One business leader from western Canada related that her son had joined their business recently, and that this went against their family’s rule against allowing family members to come on board until they had worked elsewhere for 10 years. (10 years seems excessive, but alas, that was their rule).

As it turned out, every department of the company was now fighting to have him join them, thereby signaling that he had proved his worth despite the shortened period of working elsewhere for very long.

Family Business Collaboration

I recently joined a nascent group that pulls together members of family businesses and consultants who work with them. Family Business Collaboration

On a Zoom call recently, someone noted that his FamBiz had a rule about working elsewhere for 3 years.

I asked how long that rule had been around in his third generation company, and I found his reply interesting.

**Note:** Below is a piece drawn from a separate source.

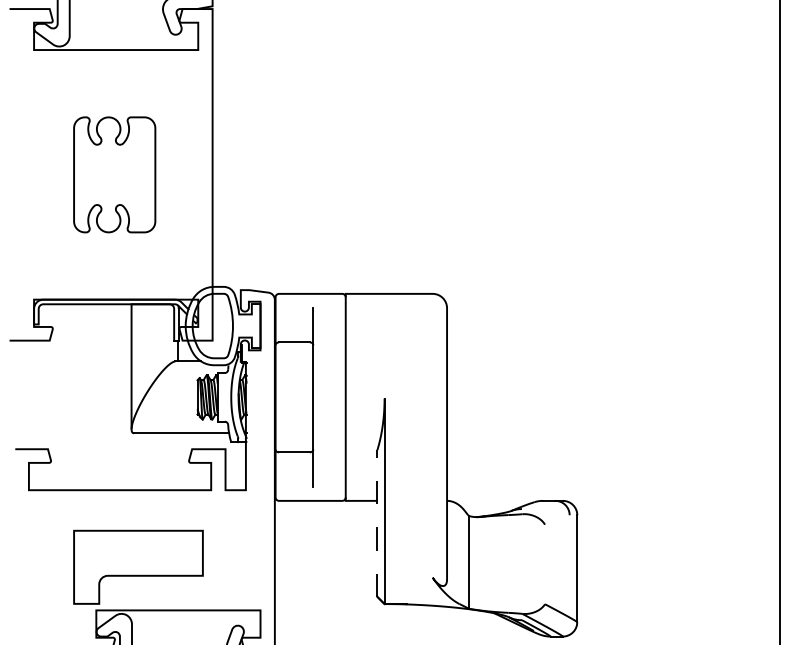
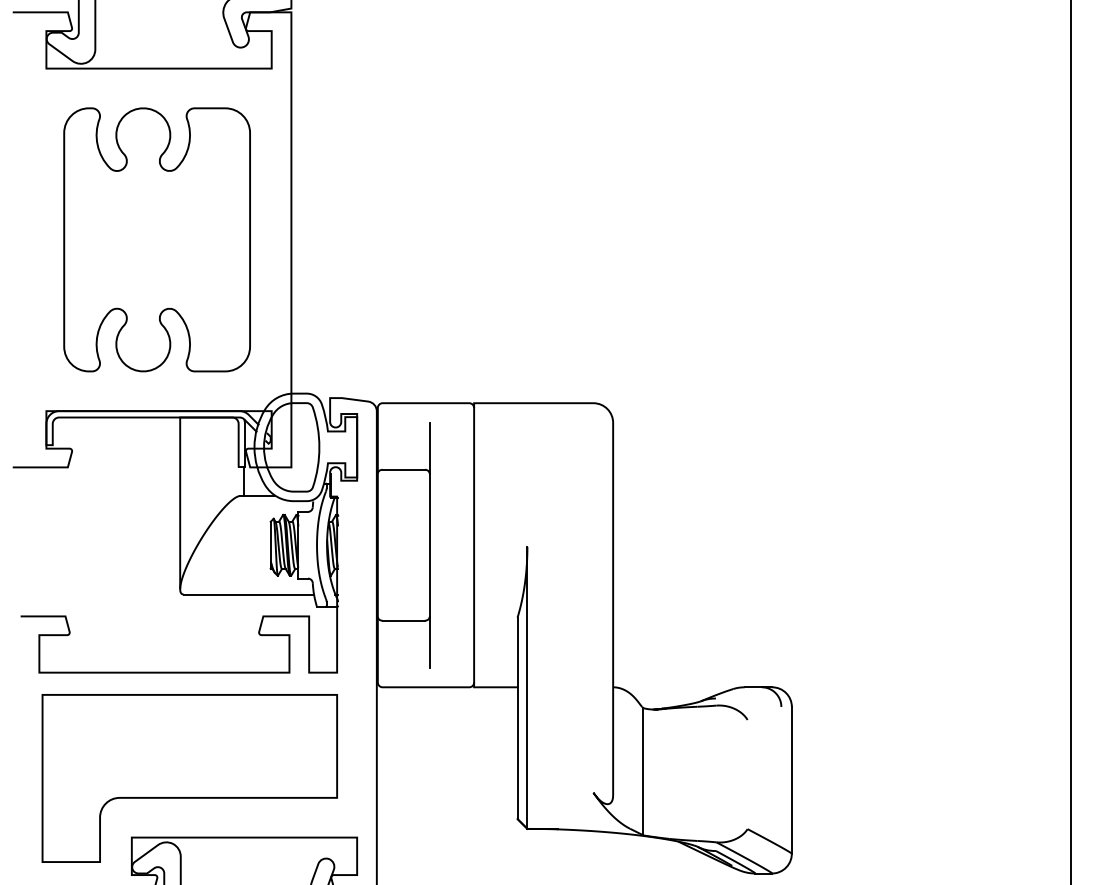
part: (114, 174) -> (156, 239), size x1.67
line: (377, 523) -> (517, 718), dashed -> solid
part: (138, 567) -> (189, 778), size x1.67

He noted that he was the first person to be “the beneficiary of that rule”, since his grandfather had not applied it to his father at the time.

Isn’t in interesting that a father who didn’t have to live by a rule went on to implement it, and his son, who was subject to it, found he was a beneficiary of it.  I get it.

A “Lessons Learned” Video

So when a respected colleague and friend (and mentor) asked me if I could share a brief video of myself for a family business conference she will soon be giving, this all came in handy.

She’s now asking several people involved in the FamBiz space about lessons they’ve learned along the way.

Would you be at all surprised to learn that the lesson I shared was all about the idea that there are many reasons why demanding that young adults work elsewhere before joining their family’s business makes a lot of sense, and that I wish my Dad had instituted such a rule?

I hope not.

I have few if any “hard rules” that I recommend to my family clients, but if I did, this would be it.